Nagios Service Check Configuration
----------------------------------
The Nagios chart includes configuration values for the service checks Nagios
will execute. These service check commands can be found under the following
key:
::
conf:
nagios:
services:
- notifying_service:
name: notifying_service
use: generic-service
flap_detection_enabled: 0
process_perf_data: 0
contact_groups: snmp_and_http_notifying_contact_group
check_interval: 60
notification_interval: 120
retry_interval: 30
register: 0
- check_ceph_health:
use: notifying_service
hostgroup_name: base-os
service_description: "CEPH_health"
check_command: check_ceph_health
check_interval: 300
- check_hosts_health:
use: generic-service
hostgroup_name: prometheus-hosts
service_description: "Nodes_health"
check_command: check_prom_alert!K8SNodesNotReady!CRITICAL- One or more nodes are not ready.
check_interval: 60
- check_prometheus_replicas:
use: notifying_service
hostgroup_name: prometheus-hosts
service_description: "Prometheus_replica-count"

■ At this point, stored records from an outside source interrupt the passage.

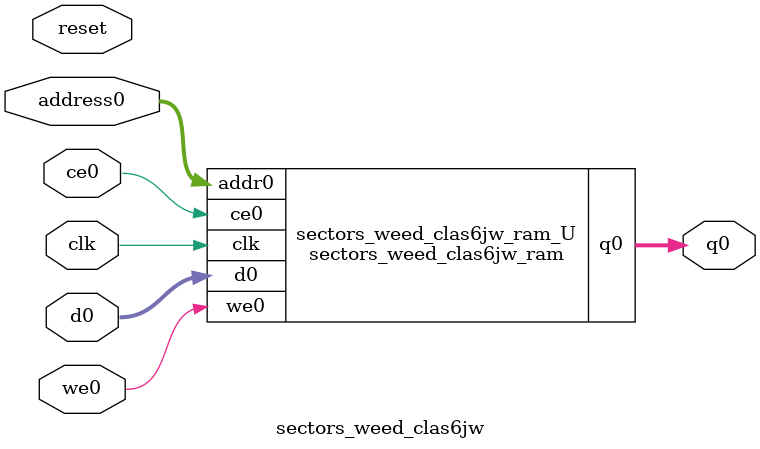
<source format=v>
`timescale 1 ns / 1 ps
module sectors_weed_clas6jw_ram (addr0, ce0, d0, we0, q0,  clk);

parameter DWIDTH = 16;
parameter AWIDTH = 3;
parameter MEM_SIZE = 5;

input[AWIDTH-1:0] addr0;
input ce0;
input[DWIDTH-1:0] d0;
input we0;
output reg[DWIDTH-1:0] q0;
input clk;

(* ram_style = "distributed" *)reg [DWIDTH-1:0] ram[0:MEM_SIZE-1];




always @(posedge clk)  
begin 
    if (ce0) begin
        if (we0) 
            ram[addr0] <= d0; 
        q0 <= ram[addr0];
    end
end


endmodule

`timescale 1 ns / 1 ps
module sectors_weed_clas6jw(
    reset,
    clk,
    address0,
    ce0,
    we0,
    d0,
    q0);

parameter DataWidth = 32'd16;
parameter AddressRange = 32'd5;
parameter AddressWidth = 32'd3;
input reset;
input clk;
input[AddressWidth - 1:0] address0;
input ce0;
input we0;
input[DataWidth - 1:0] d0;
output[DataWidth - 1:0] q0;



sectors_weed_clas6jw_ram sectors_weed_clas6jw_ram_U(
    .clk( clk ),
    .addr0( address0 ),
    .ce0( ce0 ),
    .we0( we0 ),
    .d0( d0 ),
    .q0( q0 ));

endmodule


</source>
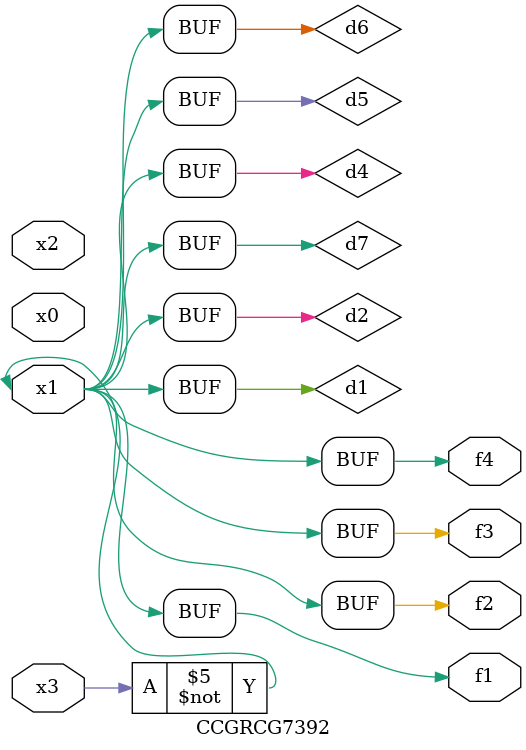
<source format=v>
module CCGRCG7392(
	input x0, x1, x2, x3,
	output f1, f2, f3, f4
);

	wire d1, d2, d3, d4, d5, d6, d7;

	not (d1, x3);
	buf (d2, x1);
	xnor (d3, d1, d2);
	nor (d4, d1);
	buf (d5, d1, d2);
	buf (d6, d4, d5);
	nand (d7, d4);
	assign f1 = d6;
	assign f2 = d7;
	assign f3 = d6;
	assign f4 = d6;
endmodule

</source>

check_command: check_prom_alert_with_labels!replicas_unavailable_statefulset!statefulset="prometheus"!statefulset {statefulset} has lesser than configured replicas
check_interval: 60
The Nagios service configurations define the checks Nagios will perform. These
checks contain keys for defining: the service type to use, the host group to
target, the description of the service check, the command the check should use,
and the interval at which to trigger the service check. These services can also
be extended to provide additional insight into the overall status of a
particular service. These services also allow the ability to define advanced
checks for determining the overall health and liveness of a service. For
example, a service check could trigger an alarm for the OpenStack services when
Nagios detects that the relevant database and message queue has become
unresponsive.